Gruyère, Anchovy, and Olive Straws

gruyere anchovy and olive straws within glass vase
Photo: Paola + Murray
Prep Time:
15 mins
Total Time:
50 mins
Yield:
18

Crunchy and buttery, these puff pastry straws are a wonderful way to kick off a gathering and get your dinner guests hungry for the big meal. With three different ways to flavor them (gruyère, anchovy, or olive) you can either make one or buy extra puff pastry and make all three! Whichever one you pick, they all pair particularly well with a glass of crisp sparkling wine.

Ingredients

  • Unbleached all-purpose flour, for dusting

  • 1 sheet all-butter puff pastry (about 14 ounces), thawed

  • 1 large egg yolk

Gruyère

  • 5 ounces Gruyère, coarsely grated (1 ⅓ cups)

  • ¼ teaspoon cayenne pepper

  • Freshly ground pepper

  • Flaky sea salt, such as Jacobsen

Anchovy

  • 4 ounces anchovy fillets (from 2 tins), drained and halved lengthwise

  • Freshly ground pepper

Olive

  • 4 ounces pitted Niçoise olives (¾ cup)

  • 2 tablespoons capers (rinsed and drained, if salted)

  • 2 tablespoons fresh thyme leaves

  • Freshly ground pepper

Directions

  1. Preheat oven to 400°F. Line 2 baking sheets with parchment. On a lightly floured surface, roll out dough to a 15-by-18-inch rectangle. Cut in half crosswise. Whisk egg yolk with 1 teaspoon water.
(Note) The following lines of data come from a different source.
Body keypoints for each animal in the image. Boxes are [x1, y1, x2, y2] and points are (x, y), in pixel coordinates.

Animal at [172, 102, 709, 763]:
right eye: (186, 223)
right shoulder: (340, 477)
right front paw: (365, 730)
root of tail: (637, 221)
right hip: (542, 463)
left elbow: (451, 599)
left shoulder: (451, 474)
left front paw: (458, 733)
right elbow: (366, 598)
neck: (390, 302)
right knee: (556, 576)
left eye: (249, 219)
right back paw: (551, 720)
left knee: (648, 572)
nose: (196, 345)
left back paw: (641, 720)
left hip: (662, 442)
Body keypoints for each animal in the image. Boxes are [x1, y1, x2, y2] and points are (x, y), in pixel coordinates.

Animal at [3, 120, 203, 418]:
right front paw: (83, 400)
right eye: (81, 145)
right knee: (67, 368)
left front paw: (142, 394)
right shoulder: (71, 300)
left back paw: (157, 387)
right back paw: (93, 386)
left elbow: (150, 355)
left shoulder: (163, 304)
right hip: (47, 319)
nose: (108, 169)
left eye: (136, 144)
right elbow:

Brush one piece of dough with egg wash (reserving remainder).

  2. Variations:

    Gruyère: Sprinkle half each of cheese and cayenne over egg-washed dough; season with pepper. Top with second piece of dough and dust off any excess flour; brush with egg wash. Sprinkle with remaining cheese and cayenne; season with salt.

    Anchovy: Place half of anchovies over egg-washed dough, arranging them vertically along the length in a single layer; season with pepper. Top with second piece of dough and dust off any excess flour; brush with egg wash. Top with remaining anchovies; season with more pepper.
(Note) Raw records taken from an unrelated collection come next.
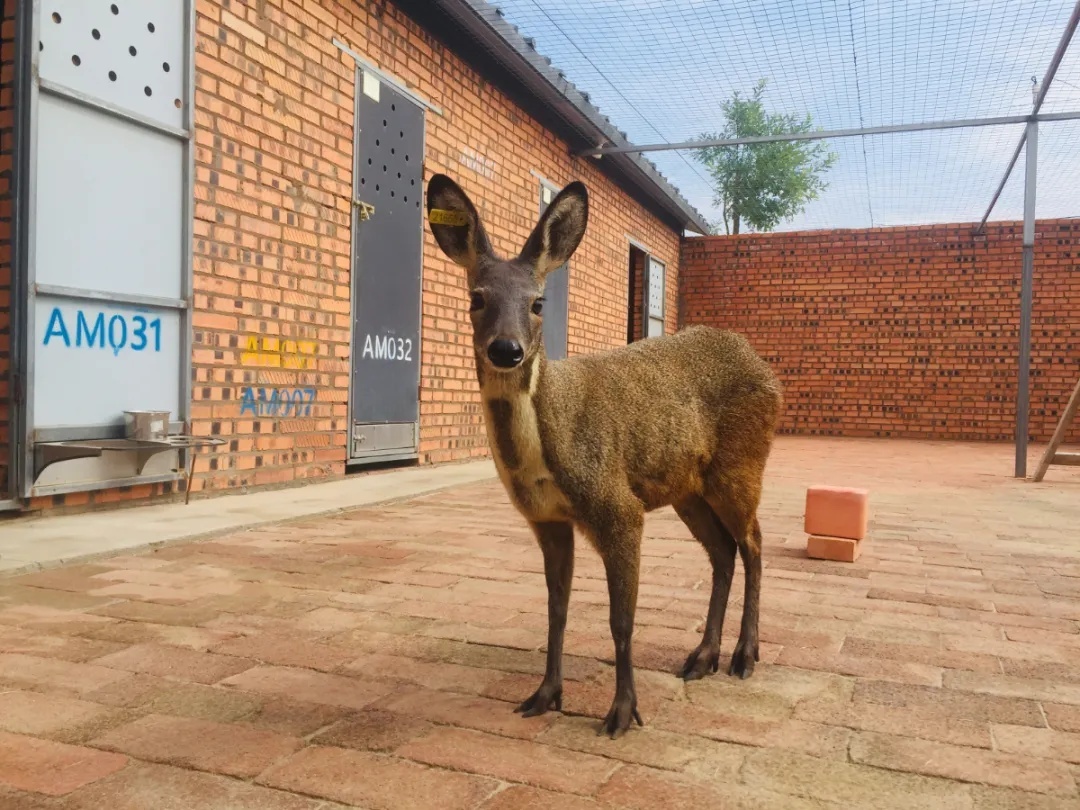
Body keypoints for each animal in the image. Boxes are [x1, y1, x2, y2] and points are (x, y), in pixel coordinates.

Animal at [423, 174, 786, 738]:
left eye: (538, 302)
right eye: (476, 298)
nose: (506, 349)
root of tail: (766, 370)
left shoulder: (617, 506)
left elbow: (621, 618)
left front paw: (621, 713)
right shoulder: (547, 518)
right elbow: (556, 608)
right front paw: (545, 695)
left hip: (741, 464)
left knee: (754, 543)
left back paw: (744, 657)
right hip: (688, 488)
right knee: (724, 552)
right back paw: (701, 657)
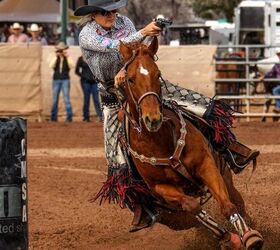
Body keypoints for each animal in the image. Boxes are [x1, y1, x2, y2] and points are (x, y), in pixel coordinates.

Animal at [118, 39, 262, 250]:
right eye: (130, 79)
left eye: (158, 74)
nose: (152, 118)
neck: (160, 143)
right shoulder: (161, 187)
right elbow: (193, 207)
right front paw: (228, 238)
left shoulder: (206, 165)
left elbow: (227, 205)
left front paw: (250, 236)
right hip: (172, 218)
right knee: (191, 218)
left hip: (226, 176)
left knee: (237, 201)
    Olive: Pulse olives, capers, and thyme in a food processor to form a smooth paste (you should have a scant 1/2 cup). Spread half of tapenade over egg-washed dough. Top with second piece of dough and dust off any excess flour; brush with egg wash. Spread remaining tapenade over dough; season with pepper.

  3. With a floured rolling pin, roll over dough gently to compress filling slightly and ensure toppings adhere. Cut dough lengthwise into scant 1/2-inch-thick strips. Transfer to prepared sheets, spaced 1/2 inch apart. Refrigerate until firm, 10 to 15 minutes.

  4. Bake until straws are golden brown and crisp, 16 to 18 minutes. Let cool completely on sheets. Serve in highball glasses or other tall, narrow serving vessels.

Cook's Notes

Each variation uses a full sheet of puff pastry; you will need three sheets to make all of them. The straws are best served the same day but can be baked, cooled, and stored in an airtight container at room temperature for up to three days.